Watching Hot Chip and Friends' eight-hour rave from my garden shed felt like 2020 in a nutshell

Hot Chip and Friends
Hot Chip and Friends

What a curious year 2020 has been for music. And nothing summed up this oddness more than Friday night’s Hot Chip-curated eight-hour virtual club night in aid of homeless charity Crisis.

Covid-19 has pushed live music online, and so it was that the synth-pop group kicked off a night of streamed DJ sets from the likes of Jarvis Cocker and the bands Superorganism and Django Django, all beamed in from separate locations.

It was around 50 minutes into the shindig that it really hit home how the parameters of entertainment have been utterly uprooted by the pandemic. Hot Chip usually perform to thousands of euphoric revellers in a field somewhere.

Yet here I was, solitary in my shed office at the bottom of my garden, watching on my laptop as Joe Goddard, Al Doyle and Alexis Taylor performed at a bank of decks and vintage synths. The scene was more than mildly dystopian: one middle-aged man nodding his head to a machine displaying three more middle-aged men nodding their heads to machines. But that’s entertainment, lockdown style. Eat your heart out, J. G. Ballard.

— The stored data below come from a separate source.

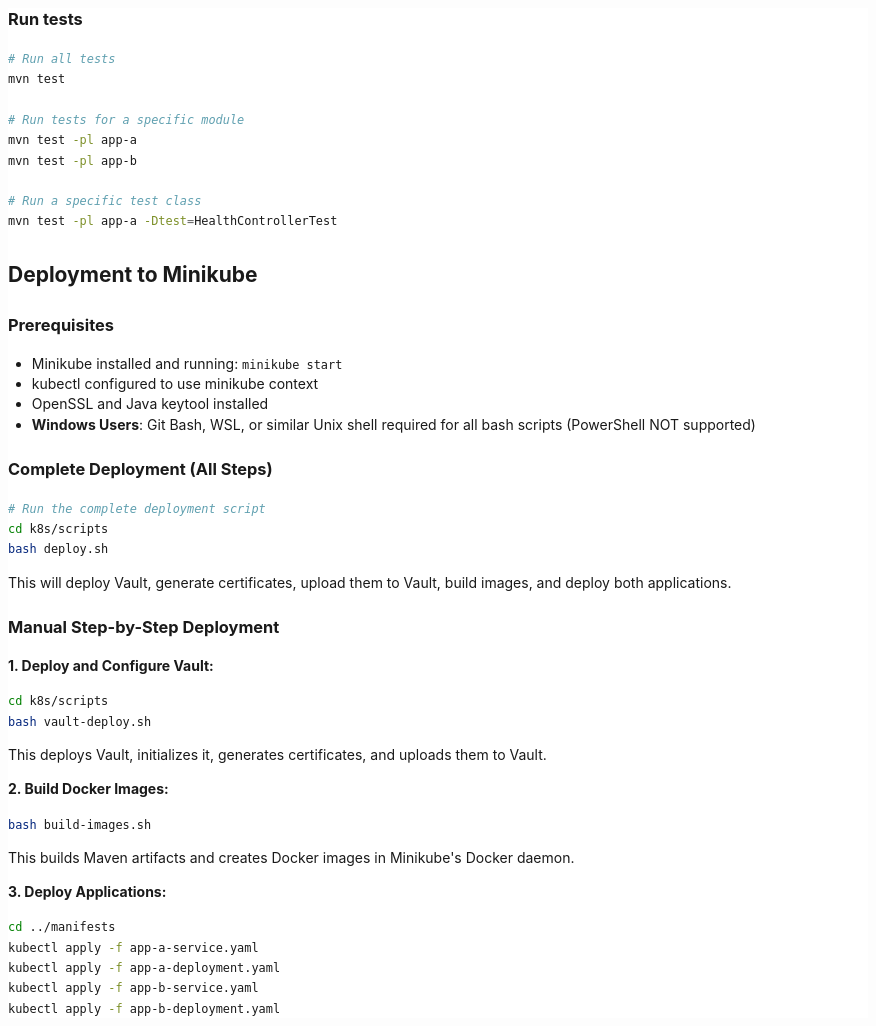 ### Run tests
```bash
# Run all tests
mvn test

# Run tests for a specific module
mvn test -pl app-a
mvn test -pl app-b

# Run a specific test class
mvn test -pl app-a -Dtest=HealthControllerTest
```

## Deployment to Minikube

### Prerequisites
- Minikube installed and running: `minikube start`
- kubectl configured to use minikube context
- OpenSSL and Java keytool installed
- **Windows Users**: Git Bash, WSL, or similar Unix shell required for all bash scripts (PowerShell NOT supported)

### Complete Deployment (All Steps)
```bash
# Run the complete deployment script
cd k8s/scripts
bash deploy.sh
```

This will deploy Vault, generate certificates, upload them to Vault, build images, and deploy both applications.

### Manual Step-by-Step Deployment

**1. Deploy and Configure Vault:**
```bash
cd k8s/scripts
bash vault-deploy.sh
```
This deploys Vault, initializes it, generates certificates, and uploads them to Vault.

**2. Build Docker Images:**
```bash
bash build-images.sh
```
This builds Maven artifacts and creates Docker images in Minikube's Docker daemon.

**3. Deploy Applications:**
```bash
cd ../manifests
kubectl apply -f app-a-service.yaml
kubectl apply -f app-a-deployment.yaml
kubectl apply -f app-b-service.yaml
kubectl apply -f app-b-deployment.yaml
```
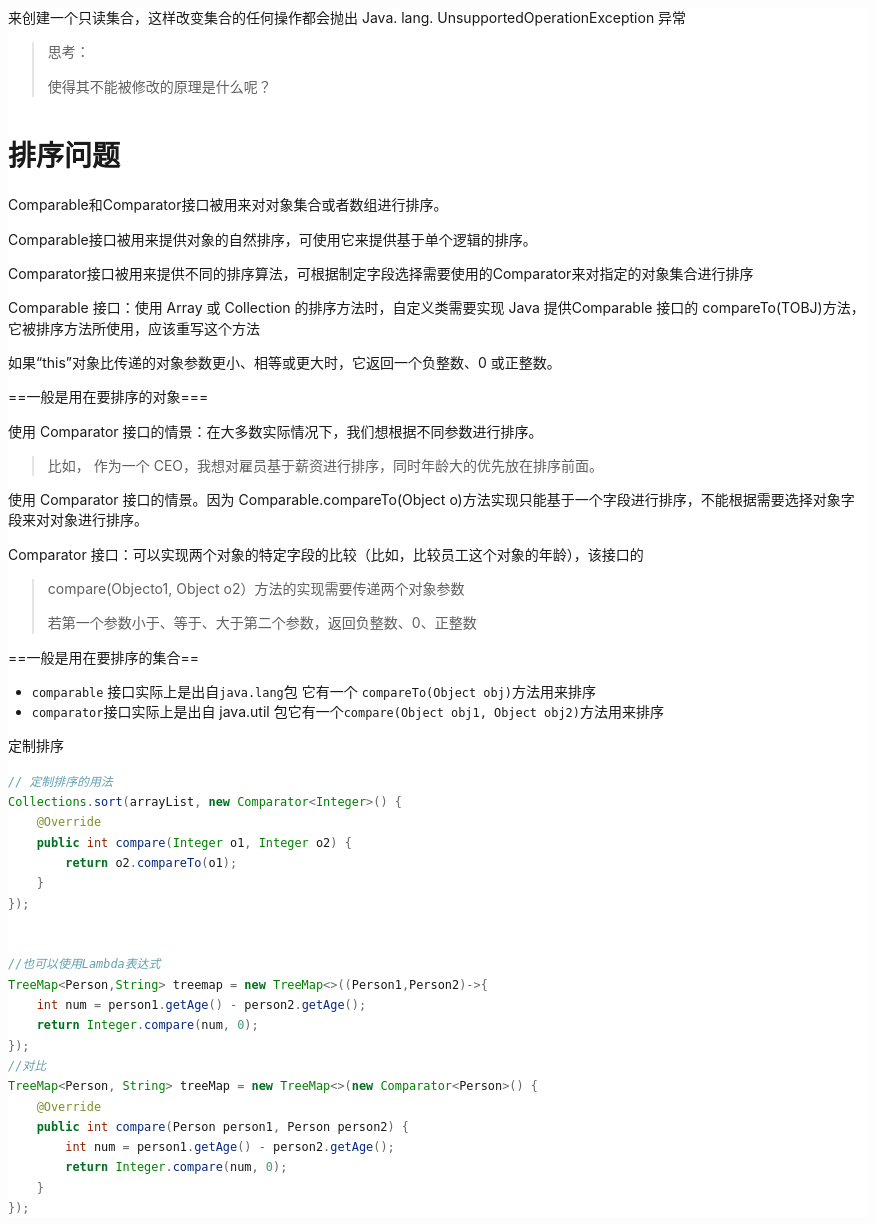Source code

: 来创建一个只读集合，这样改变集合的任何操作都会抛出 Java. lang. UnsupportedOperationException 异常

> 思考：
>
> 使得其不能被修改的原理是什么呢？



# 排序问题

Comparable和Comparator接口被用来对对象集合或者数组进行排序。

Comparable接口被用来提供对象的自然排序，可使用它来提供基于单个逻辑的排序。

Comparator接口被用来提供不同的排序算法，可根据制定字段选择需要使用的Comparator来对指定的对象集合进行排序



Comparable 接口：使用 Array 或 Collection 的排序方法时，自定义类需要实现 Java 提供Comparable 接口的 compareTo(TOBJ)方法，它被排序方法所使用，应该重写这个方法

如果“this”对象比传递的对象参数更小、相等或更大时，它返回一个负整数、0 或正整数。

==一般是用在要排序的对象===



使用 Comparator 接口的情景：在大多数实际情况下，我们想根据不同参数进行排序。

> 比如， 作为一个 CEO，我想对雇员基于薪资进行排序，同时年龄大的优先放在排序前面。

使用 Comparator 接口的情景。因为 Comparable.compareTo(Object o)方法实现只能基于一个字段进行排序，不能根据需要选择对象字段来对对象进行排序。



Comparator 接口：可以实现两个对象的特定字段的比较（比如，比较员工这个对象的年龄），该接口的 

> compare(Objecto1, Object o2）方法的实现需要传递两个对象参数
>
> 若第一个参数小于、等于、大于第二个参数，返回负整数、0、正整数



==一般是用在要排序的集合==



- `comparable` 接口实际上是出自`java.lang`包 它有一个 `compareTo(Object obj)`方法用来排序
- `comparator`接口实际上是出自 java.util 包它有一个`compare(Object obj1, Object obj2)`方法用来排序

定制排序

```java
// 定制排序的用法
Collections.sort(arrayList, new Comparator<Integer>() {
    @Override
    public int compare(Integer o1, Integer o2) {
        return o2.compareTo(o1);
    }
});


//也可以使用Lambda表达式
TreeMap<Person,String> treemap = new TreeMap<>((Person1,Person2)->{
    int num = person1.getAge() - person2.getAge();
  	return Integer.compare(num, 0);
});
//对比
TreeMap<Person, String> treeMap = new TreeMap<>(new Comparator<Person>() {
    @Override
    public int compare(Person person1, Person person2) {
        int num = person1.getAge() - person2.getAge();
        return Integer.compare(num, 0);
	}
});
```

In one sense, it was dissatisfying. The publicist had warned me that the show’s production budget was almost non-existent, since it was for charity. And so it proved: Hot Chip performed in a brightly lit studio with a couple of cameras capturing the action. Then there was the lingering sense of frustration. Having broken through 15 years ago, Hot Chip are the go-to band for former ravers now kept indoors by offspring and dirty nappies.

Their live shows are packed with bleary-eyed parents whose sole recent experience of repetitive beats comes from the techno pastiches in the CBeebies cartoon Hey Duggee. I’ve seen Hot Chip play countless times and I’m always surrounded by people who – like me –­ can hardly believe their luck that they’re dancing to actual ravey synths under actual lasers rather than to a big brown dog wearing a Scout uniform at home on a screen. So having to watch the band at home on a screen felt annoyingly workaday.

But these limitations were trumped by two things. One was the joyous music. The deeply funky disco of Make Me (Go Crazy) by Italian-American group Change and the bouncy house of DJ Jose’s Bring Me Back made the event irresistible. How my fingertips tingled. The other thing was the fun that Doyle, Taylor and Goddard were having. If dad dancing was an Olympic sport, this trio would be on the podium every time. It was infectious. My screen soon became a mirror.

Cocker followed, performing next to a Christmas tree in a dimly lit room. The former Pulp frontman’s whispered and eerie set included tracks by the late Fleetwood Mac guitarist Peter Green and US psychedelic dub trio Khruangbin. London-based collective Superorganism came next with a peppy hour that included Strong by Sault, the song of the year from the album of the year. And so it continued into the small hours. “2020 was like a detour,” Cocker said at one point. “We can get back on track.”

Hopefully. But then again, there was something poignantly current about the whole affair. After-all, isolated boogying in a shed to a streamed concert? What could be more 2020 than that?